### THE PROBLEM
Reproduce the honeysuckle extraction passage word for word, starting at "Scanning electron micrographs" and continuing up to and including "release of flavonoids.".

### PASSAGE FOR REVIEW
BEGIN

According to the predictive model from Design Expert 13.0, the optimal extraction conditions were determined as follows: an ultrasonic power of 309 W (Because the ultrasonic apparatus allows only integer power settings, we set the power to 300 W for the validation experiments and performed multiple replicates. The extraction results closely matched the model predictions, thereby substantiating 300 W as a scientifically grounded setting), a water content of 39%, and a solid–liquid ratio of 1:32 (g/mL). Under these optimized conditions, three replicate experiments were carried out, resulting in a total flavonoid content from honeysuckle of 9.12 ± 0.08%. The experimental results closely matched the predicted values, indicating that the model demonstrates a high degree of accuracy and reliability. Compared with the research results of Li et al. [29] and Zhou et al., [30] this study achieved a higher HF extraction rate after optimization by the response surface method, indicating that this method has a significant advantage in improving the extraction efficiency of flavonoids from honeysuckle.

3.5. SEM Analysis

Microstructural analysis of Honeysuckle tissues extracted with various solvents was performed using scanning electron microscopy. As illustrated in Figure 4a–c, the untreated material exhibited an intact and smooth initial organizational structure, with clearly larger and thicker fundamental cellular architecture on the surface. Following extraction with 70% ethanol (Figure 4d–f) and water (Figure 4g–i), the material surface displayed fine pores, cracks, and small fragments. Notably, samples treated with DES-4-UAE showed markedly weakened and atrophied surfaces, characterized by more pronounced cracking and porous structures (Figure 4j–m). These observations indicate that DES-4 may possess stronger penetrative and erosive capabilities than conventional solvents, thereby facilitating enhanced extraction of active compounds. Similar observations were reported when DESs were used to extract active compounds from Morus alba L. leaves, where the biomass morphology and structure were more markedly disrupted compared with other solvents [28]. In a word, DES-UAE represents a sustainable and effective method to increase the yield of bioactive compounds in plant substrates.

Figure 4.

Scanning electron micrographs of honeysuckle tissue microstructure. (a–l) respectively depict the tissue surfaces of untreated, water-extracted, 70% ethanol-extracted, and DES-4-UAE-treated honeysuckle under varying magnification levels, (m) represents the schematic diagram of the extraction mechanism under different conditions. The yellow arrows in Figures (j–l) highlight the formation of more pronounced pores and fissures following treatment with DES-4-UAE, thereby facilitating the release of flavonoids.

END

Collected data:

BEGIN

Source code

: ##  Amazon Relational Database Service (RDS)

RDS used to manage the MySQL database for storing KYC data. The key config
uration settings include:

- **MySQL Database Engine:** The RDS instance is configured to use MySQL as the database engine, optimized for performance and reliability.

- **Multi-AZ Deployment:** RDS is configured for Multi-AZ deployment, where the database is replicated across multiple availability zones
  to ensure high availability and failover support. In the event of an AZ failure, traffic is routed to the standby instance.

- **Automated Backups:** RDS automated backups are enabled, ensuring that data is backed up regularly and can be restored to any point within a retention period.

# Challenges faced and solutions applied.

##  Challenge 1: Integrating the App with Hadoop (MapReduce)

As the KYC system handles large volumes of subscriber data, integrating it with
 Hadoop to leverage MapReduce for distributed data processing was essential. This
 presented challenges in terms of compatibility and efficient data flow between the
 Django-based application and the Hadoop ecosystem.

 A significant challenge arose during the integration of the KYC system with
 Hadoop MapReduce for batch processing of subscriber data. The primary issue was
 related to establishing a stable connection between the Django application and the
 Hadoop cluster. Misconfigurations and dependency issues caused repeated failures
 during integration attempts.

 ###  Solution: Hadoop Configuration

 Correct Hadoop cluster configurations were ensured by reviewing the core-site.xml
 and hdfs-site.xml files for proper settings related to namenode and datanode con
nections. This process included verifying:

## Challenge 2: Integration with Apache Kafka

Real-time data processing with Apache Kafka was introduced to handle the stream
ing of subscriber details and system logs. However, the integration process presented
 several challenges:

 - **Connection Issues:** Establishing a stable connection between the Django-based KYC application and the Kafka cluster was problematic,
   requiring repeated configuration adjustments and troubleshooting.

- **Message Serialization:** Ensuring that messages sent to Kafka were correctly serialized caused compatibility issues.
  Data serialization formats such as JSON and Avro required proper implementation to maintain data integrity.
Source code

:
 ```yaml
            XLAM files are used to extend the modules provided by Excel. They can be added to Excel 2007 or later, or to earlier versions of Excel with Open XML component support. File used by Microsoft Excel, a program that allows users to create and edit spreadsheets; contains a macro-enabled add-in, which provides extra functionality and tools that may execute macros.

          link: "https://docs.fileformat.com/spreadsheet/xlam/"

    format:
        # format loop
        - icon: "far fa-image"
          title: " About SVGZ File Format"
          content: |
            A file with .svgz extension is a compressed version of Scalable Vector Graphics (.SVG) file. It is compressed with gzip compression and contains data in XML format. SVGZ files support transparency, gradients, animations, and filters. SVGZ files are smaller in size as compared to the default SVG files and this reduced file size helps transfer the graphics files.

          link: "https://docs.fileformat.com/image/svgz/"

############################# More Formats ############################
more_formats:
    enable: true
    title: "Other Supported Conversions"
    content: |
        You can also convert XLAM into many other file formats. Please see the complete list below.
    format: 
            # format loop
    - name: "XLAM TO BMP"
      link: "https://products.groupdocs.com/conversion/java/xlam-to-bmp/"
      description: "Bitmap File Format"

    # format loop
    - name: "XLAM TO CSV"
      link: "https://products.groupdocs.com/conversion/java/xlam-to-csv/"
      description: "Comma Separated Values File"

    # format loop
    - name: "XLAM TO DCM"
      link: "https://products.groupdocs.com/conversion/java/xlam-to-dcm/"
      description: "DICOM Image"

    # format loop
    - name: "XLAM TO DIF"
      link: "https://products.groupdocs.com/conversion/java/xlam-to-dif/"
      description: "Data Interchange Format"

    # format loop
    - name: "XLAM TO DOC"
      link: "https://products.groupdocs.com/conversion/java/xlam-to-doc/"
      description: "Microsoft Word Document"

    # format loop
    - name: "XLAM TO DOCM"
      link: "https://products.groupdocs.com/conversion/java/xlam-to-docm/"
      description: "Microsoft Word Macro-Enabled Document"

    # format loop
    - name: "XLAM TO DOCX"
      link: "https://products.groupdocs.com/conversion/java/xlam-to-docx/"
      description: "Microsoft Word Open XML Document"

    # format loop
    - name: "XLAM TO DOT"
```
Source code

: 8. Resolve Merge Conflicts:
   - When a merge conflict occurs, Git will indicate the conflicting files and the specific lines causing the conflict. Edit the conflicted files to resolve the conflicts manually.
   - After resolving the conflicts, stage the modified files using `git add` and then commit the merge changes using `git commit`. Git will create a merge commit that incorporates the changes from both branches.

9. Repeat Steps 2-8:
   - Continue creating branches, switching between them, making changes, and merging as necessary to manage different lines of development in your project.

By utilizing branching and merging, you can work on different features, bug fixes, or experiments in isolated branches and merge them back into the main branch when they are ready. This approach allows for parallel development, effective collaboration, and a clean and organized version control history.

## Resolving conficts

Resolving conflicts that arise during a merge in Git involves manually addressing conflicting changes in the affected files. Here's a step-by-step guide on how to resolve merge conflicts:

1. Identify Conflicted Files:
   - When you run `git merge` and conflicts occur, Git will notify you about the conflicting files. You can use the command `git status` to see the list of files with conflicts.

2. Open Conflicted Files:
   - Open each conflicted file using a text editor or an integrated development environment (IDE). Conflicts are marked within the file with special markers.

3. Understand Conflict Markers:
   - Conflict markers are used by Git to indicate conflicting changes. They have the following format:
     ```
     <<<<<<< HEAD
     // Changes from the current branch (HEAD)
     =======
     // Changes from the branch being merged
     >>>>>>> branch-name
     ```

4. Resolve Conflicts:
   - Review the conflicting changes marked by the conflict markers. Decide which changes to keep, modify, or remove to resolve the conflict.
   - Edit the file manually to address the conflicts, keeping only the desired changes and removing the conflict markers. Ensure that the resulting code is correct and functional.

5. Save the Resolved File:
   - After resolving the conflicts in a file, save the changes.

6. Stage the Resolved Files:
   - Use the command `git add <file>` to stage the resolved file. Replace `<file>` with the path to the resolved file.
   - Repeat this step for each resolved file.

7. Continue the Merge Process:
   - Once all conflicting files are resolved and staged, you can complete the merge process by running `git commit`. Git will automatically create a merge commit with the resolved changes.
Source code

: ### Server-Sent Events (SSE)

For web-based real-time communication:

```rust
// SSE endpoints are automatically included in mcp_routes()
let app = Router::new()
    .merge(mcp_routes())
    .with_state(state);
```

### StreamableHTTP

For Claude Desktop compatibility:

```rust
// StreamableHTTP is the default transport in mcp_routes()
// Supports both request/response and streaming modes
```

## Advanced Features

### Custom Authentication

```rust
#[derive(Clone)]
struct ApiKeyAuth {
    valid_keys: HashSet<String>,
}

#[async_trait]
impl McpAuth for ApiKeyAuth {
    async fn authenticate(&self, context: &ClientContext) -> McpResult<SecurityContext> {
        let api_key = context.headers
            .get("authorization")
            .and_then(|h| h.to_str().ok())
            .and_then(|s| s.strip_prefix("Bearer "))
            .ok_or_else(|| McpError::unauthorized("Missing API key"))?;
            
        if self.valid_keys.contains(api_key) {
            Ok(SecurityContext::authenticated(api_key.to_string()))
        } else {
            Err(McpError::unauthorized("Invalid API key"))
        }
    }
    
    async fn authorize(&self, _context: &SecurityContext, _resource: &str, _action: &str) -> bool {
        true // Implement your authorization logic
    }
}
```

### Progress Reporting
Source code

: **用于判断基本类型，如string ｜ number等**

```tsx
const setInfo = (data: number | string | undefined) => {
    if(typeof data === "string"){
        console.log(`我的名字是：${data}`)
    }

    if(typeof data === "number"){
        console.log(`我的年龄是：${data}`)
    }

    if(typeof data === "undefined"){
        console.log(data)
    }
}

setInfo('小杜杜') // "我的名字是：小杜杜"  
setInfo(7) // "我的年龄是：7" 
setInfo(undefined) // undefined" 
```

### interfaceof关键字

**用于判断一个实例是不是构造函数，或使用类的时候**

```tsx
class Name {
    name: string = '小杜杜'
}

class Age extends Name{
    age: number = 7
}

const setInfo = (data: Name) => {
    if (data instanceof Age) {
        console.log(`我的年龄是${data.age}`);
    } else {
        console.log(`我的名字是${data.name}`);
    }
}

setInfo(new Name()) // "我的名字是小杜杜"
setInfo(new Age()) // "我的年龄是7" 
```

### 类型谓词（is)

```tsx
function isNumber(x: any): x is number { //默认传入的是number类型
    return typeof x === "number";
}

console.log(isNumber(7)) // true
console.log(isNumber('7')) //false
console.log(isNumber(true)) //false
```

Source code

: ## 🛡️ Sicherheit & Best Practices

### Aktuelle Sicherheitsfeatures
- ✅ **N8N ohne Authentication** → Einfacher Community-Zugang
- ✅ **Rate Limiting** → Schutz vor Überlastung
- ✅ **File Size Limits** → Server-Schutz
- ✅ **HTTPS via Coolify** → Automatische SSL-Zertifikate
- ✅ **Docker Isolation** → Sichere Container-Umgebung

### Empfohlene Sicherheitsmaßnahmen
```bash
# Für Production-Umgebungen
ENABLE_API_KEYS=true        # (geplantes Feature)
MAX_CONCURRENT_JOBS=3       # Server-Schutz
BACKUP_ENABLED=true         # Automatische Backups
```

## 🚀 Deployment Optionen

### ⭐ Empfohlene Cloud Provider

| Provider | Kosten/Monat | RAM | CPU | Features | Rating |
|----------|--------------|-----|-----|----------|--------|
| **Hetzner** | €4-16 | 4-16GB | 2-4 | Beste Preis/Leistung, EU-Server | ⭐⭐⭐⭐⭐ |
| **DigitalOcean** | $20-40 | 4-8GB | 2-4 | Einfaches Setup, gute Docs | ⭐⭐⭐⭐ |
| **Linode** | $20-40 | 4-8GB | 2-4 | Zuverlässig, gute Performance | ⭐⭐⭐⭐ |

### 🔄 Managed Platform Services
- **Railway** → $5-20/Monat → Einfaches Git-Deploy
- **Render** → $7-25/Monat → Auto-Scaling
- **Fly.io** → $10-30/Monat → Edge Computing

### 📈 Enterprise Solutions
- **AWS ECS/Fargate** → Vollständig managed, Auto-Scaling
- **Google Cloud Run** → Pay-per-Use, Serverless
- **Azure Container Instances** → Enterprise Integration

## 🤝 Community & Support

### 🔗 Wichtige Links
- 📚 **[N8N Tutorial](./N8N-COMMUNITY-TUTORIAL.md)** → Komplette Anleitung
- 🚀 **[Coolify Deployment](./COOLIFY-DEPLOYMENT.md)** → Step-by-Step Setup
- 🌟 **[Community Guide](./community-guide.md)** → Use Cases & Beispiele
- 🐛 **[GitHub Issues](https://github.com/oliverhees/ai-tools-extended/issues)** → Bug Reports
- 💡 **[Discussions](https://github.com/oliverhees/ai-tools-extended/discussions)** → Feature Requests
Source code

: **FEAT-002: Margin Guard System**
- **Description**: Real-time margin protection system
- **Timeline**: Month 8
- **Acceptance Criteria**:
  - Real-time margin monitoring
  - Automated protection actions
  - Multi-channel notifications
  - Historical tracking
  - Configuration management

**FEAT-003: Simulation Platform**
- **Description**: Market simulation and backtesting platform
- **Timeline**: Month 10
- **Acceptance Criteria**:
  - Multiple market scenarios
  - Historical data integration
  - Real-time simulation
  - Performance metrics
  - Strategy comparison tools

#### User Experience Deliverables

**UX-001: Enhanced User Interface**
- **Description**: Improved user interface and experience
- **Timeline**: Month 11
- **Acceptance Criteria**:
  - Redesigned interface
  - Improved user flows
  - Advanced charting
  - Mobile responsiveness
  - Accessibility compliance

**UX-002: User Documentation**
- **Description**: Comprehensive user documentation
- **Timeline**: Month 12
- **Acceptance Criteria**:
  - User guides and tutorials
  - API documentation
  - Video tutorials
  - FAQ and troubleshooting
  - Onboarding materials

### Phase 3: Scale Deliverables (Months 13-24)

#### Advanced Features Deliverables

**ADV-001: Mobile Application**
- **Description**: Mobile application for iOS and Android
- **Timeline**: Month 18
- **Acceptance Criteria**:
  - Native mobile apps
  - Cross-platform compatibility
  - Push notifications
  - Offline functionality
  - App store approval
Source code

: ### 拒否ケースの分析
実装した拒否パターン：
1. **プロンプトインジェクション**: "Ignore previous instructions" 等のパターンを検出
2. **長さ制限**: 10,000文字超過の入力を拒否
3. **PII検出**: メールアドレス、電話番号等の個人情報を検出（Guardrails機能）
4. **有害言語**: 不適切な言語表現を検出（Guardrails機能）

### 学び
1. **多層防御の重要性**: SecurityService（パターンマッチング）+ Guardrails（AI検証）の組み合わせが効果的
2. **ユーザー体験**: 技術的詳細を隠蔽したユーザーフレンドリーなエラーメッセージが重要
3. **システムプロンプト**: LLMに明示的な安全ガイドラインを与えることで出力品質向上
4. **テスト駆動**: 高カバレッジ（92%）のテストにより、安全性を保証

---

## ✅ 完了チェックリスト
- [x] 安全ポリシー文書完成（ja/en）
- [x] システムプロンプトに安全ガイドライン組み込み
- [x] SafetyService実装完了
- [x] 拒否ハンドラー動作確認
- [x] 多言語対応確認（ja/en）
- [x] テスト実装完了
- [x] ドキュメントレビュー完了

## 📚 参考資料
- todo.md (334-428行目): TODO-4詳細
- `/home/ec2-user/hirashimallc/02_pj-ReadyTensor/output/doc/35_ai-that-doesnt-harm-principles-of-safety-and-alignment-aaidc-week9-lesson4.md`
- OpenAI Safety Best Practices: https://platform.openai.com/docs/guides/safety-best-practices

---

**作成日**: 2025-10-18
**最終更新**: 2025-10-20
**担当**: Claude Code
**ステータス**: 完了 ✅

END

### SOLUTION TO THIS EXERCISE
Scanning electron micrographs of honeysuckle tissue microstructure. (a–l) respectively depict the tissue surfaces of untreated, water-extracted, 70% ethanol-extracted, and DES-4-UAE-treated honeysuckle under varying magnification levels, (m) represents the schematic diagram of the extraction mechanism under different conditions. The yellow arrows in Figures (j–l) highlight the formation of more pronounced pores and fissures following treatment with DES-4-UAE, thereby facilitating the release of flavonoids.